KARACHI, April 28: Asif Ali Zardari said on Monday the reinstatement of judges would be brought about through a constitutional package, but hoped that Pakistan Muslim League (Nawaz) would not part ways with the coalition government.
“I believe there is a need to reform the judiciary. I was a victim of the judiciary. So was Nawaz Sharif, the Muttahida Qaumi Movement and the country. We will bring a constitutional package through which old judges will be reinstated and the new ones would remain undisturbed,” the PPP co-chairman said during an interview with Geo television.
He hinted at holding a dialogue with the PML-Q for the passage of the constitutional package.
Mr Zardari was of the view that the nation needed reconciliation as it was facing other big problems (besides the judiciary issue) like electricity and water shortage, food crisis, law and order. “We are reconciling with all political forces.”
He said that he did not believe in the 30-day countdown for the sacked judges.
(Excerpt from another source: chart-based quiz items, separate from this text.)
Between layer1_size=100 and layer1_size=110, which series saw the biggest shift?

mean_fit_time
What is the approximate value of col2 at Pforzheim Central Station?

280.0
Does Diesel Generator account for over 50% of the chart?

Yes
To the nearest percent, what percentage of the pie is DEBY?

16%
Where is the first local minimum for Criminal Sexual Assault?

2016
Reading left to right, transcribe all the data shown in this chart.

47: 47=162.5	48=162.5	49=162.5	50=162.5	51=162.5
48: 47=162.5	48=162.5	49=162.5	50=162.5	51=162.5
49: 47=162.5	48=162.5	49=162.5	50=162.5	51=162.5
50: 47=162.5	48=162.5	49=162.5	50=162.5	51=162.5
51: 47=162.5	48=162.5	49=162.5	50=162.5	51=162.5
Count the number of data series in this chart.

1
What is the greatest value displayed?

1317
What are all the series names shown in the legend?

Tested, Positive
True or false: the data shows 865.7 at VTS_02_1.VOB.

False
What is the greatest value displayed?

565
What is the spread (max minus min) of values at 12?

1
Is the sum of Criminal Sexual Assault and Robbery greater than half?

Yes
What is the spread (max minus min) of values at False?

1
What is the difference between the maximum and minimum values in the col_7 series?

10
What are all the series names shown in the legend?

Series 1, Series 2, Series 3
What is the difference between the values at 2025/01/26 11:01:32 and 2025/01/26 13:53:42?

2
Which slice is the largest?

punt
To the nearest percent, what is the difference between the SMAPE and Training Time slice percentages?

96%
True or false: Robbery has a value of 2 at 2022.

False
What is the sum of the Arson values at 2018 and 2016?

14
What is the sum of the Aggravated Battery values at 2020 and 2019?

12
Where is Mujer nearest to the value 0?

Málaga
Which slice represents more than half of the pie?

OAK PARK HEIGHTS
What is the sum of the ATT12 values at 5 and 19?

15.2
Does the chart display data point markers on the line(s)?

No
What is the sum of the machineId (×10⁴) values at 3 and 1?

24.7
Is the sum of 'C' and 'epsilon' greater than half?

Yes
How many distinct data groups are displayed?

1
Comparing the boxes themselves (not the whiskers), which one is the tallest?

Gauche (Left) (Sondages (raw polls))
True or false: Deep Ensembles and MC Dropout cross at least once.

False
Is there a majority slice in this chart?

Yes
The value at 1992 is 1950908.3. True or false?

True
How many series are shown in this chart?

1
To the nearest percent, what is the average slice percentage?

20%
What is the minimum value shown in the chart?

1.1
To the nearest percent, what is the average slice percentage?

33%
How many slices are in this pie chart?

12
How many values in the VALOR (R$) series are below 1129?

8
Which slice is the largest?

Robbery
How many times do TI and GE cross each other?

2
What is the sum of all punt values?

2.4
Mr Zardari accused some of the agitating lawyers of motivating politicians to boycott the general election to “further the agenda of certain political forces”.
Referring to the Murree Declaration, he said its implementation would take “some more time”.
Mr Zardari made it clear that reinstatement of judges was not the focus of his election campaign. “We were not given a mandate for restoration of judges. People voted for us to save Pakistan and to change the system.”
He exuded bitterness over his time in jail. “I was the victim of judiciary. I was a member of Senate, but I could not attend its proceedings for three years.
“But I don’t want judicial vendetta. We want to change the system and we will reform the judiciary. I want national reconciliation for the sake of Pakistan. It is a larger struggle and the judiciary is its part.”
He said Law Minister Farooq Naek was drafting the constitutional package and working out different options, including fixing of tenure for the office of Chief Justice of Pakistan.
The PPP co-chairman said the parliament would pass a resolution for the reinstatement along with the passage of the constitutional package.
He said he wanted to strengthen parliament and also to bring in a civilian president who would not have powers to dissolve the assembly or appoint services chiefs and governors.
He said he believed the international powers were behind the return of democracy to Pakistan. “PPP had dialogue with the democratic powers and as a result Gen Musharraf doffed his uniform.”